While the cascading effects of the Garcia injunction on traditional media are an additional harm, to be sure, Google itself feels the effect of the restraint most strongly. An injunction restraining Google from disseminating information is no less concerning than a prior restraint directed at the traditional media. Although Google is not a content creator, it plays a hugely important role in the marketplace of ideas. YouTube is an essential service for conveying news, art, and information. The Garcia injunction prevents Google from fulfilling its commercial goals as well as exercising its First Amendment rights. This case should be treated as urgently as any other prior restraint would.
More broadly, the incoherence of the prior restraint doctrine between tort and copyright is nonsensical from a First Amendment perspective. In essence, the panel held that a mandatory injunction would be an illegal prior restraint if sought as a remedy in a tort case, but if the underlying claim sounds in copyright, even when the copyright claim itself is doubtful, the injunction is not only permissible but also does not even require First Amendment scrutiny. Yet, as the dissent pointed out, the doubtfulness of the plaintiff’s claim makes the damage she alleges all the more attenuated, while this unprecedented infringement on Google’s liberties is real and concrete. The Ninth Circuit failed to recognize that copyright is no more compelling a logic than tort to hamper constitutionally protected speech.

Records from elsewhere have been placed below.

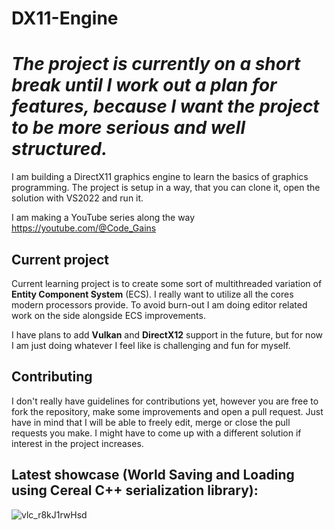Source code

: # DX11-Engine

# *The project is currently on a short break until I work out a plan for features, because I want the project to be more serious and well structured.*

I am building a DirectX11 graphics engine to learn the basics of graphics programming. The project is setup in a way, that you can clone it, open the solution with VS2022 and run it.

I am making a YouTube series along the way https://youtube.com/@Code_Gains
## Current project
Current learning project is to create some sort of multithreaded variation of **Entity Component System** (ECS). I really want to utilize all the cores modern processors provide. To avoid burn-out I am doing editor related work on the side alongside ECS improvements.
  
I have plans to add **Vulkan** and **DirectX12** support in the future, but for now I am just doing whatever I feel like is challenging and fun for myself.
  
## Contributing
I don't really have guidelines for contributions yet, however you are free to fork the repository, make some improvements and open a pull request. Just have in mind that I will be able to freely edit, merge or close the pull requests you make. I might have to come up with a different solution if interest in the project increases.

## Latest showcase (World Saving and Loading using Cereal C++ serialization library):

![vlc_r8kJ1rwHsd](https://github.com/Code-Gains/DX11-Engine/assets/22920179/6592d6b9-c3eb-4cd7-ab54-15a92cbd1b1b)

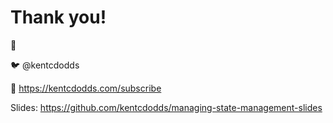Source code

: # Thank you!

👋

🐦 @kentcdodds

💌 https://kentcdodds.com/subscribe

Slides: https://github.com/kentcdodds/managing-state-management-slides
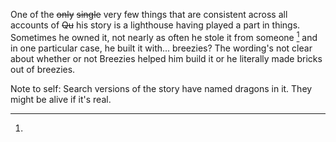 One of the ~~only~~ ~~single~~ very few things that are consistent across all accounts of ~~Qu~~ his story is a lighthouse having played a part in things. Sometimes he owned it, not nearly as often he stole it from someone [^dragon] and in one particular case, he built it with... breezies? The wording's not clear about whether or not Breezies helped him build it or he literally made bricks out of breezies.

[^dragon]:
Note to self: Search versions of the story have named dragons in it. They might be alive if it's real.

What’s more, the impermissible injunction that the panel majority issued in February 2014 continues to bar Google from exercising its First Amendment rights, even pending rehearing in December. Because the Ninth Circuit did not vacate the panel opinion when it granted rehearing, Google has no choice but to assume the injunction remains in force. As the Supreme Court has recognized, this type of injunction does not just “chill” speech—it “freezes” it. Let’s hope that en banc rehearing means a thaw is on the horizon.